Il tendit la main vers Yuki, qui, malgré tous ses efforts ne put se soustraire au contact de cette main décharnée. Il la tâta, pinça, examina sous toutes les coutures, y compris les dents, malgré une jolie morsure. Puis il déclara qu'elle ferait l'affaire malgré sa constitution faible, et sortit une graine de sa poche. Il colla la pousse sur le mur, et dit qu'il n'y avait plus qu'à attendre. Yuki fut placée devant l'endroit où le vieillard avait placé le végétal, l'odeur était immonde, elle fit sombrer Yuki dans l'inconscience. Elle ne se réveilla que bien plus tard. De fin tentacules de soie partait de la paroi pour se coller à elle, presque comme un manteau. Elle ne s'en rendit pas compte tout de suite, la plupart des filaments se trouvant dans son dos, cependant, plus le temps passait, plus ils étaient nombreux. Au bout de quelques jours, elle était presque entièrement recouverte d'une coque dure qui faisait sûrement office de protection.
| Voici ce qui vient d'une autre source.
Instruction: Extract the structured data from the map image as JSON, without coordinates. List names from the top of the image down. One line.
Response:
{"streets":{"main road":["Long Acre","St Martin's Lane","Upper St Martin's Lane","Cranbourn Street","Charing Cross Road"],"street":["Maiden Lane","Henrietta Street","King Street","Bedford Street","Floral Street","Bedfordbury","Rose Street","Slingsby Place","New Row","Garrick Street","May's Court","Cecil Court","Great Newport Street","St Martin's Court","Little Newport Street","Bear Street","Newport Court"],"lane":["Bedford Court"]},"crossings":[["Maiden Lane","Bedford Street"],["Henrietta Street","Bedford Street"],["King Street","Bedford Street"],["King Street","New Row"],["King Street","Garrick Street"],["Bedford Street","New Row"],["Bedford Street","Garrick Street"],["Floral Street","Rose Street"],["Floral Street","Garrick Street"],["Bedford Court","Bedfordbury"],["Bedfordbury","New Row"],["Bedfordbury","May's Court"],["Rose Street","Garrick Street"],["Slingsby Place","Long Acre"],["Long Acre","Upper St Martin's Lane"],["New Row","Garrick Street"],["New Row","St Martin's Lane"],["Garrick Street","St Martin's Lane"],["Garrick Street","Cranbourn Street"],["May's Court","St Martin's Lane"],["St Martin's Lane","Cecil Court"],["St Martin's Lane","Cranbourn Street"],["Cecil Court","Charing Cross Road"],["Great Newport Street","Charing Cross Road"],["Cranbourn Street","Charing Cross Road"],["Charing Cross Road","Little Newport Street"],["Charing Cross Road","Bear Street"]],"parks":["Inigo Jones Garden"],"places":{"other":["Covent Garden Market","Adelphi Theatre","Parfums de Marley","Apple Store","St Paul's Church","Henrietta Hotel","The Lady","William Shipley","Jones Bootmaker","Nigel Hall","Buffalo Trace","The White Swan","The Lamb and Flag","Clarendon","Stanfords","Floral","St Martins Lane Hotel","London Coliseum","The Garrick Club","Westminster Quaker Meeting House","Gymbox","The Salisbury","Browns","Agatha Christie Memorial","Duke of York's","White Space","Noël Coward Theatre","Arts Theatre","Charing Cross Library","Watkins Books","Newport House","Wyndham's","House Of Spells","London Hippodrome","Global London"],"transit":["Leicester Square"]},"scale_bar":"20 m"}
Le vieille homme l'examina à nouveau, et déclara qu'il n'y avait plus longtemps à attendre. Il parla d'une sorte de stase, un état de mutation que Yuki ne comprit pas. En tout cas, elle était dans une merde noire, ça, c'était clair comme de l'eau de roche. Et en effet, le rythme de production de la matière s'accéléra jusqu'à former un cocon autour d'elle. Des pointes entrèrent sous sa peau et lui injectèrent une substance qui lui brûla les veines. Quand elle voulu hurler, un voile de soie lui couvrit le visage, la condamnant à souffrir en silence. Elle s'endormit d'un sommeil sans rêves, et ne se réveilla pas dans son monde. Le ciel était rougeâtre avec des rayons violet, parcourus d'éclair. Elle avait déjà vu un tel ciel, une fois, il y a fort longtemps, dans son plus terrifiant cauchemar. Elle n'avait que 8 ans, même si elle était plus âgée dans le songe, mais ces souvenirs la terrifiait encore. Elle était de retour, là où elle aurait souhaité ne plus se rendre de sa vie. Les enfers, du moins était ce le nom que l'homme qui l'avait attrapé avait donné à ces lieux.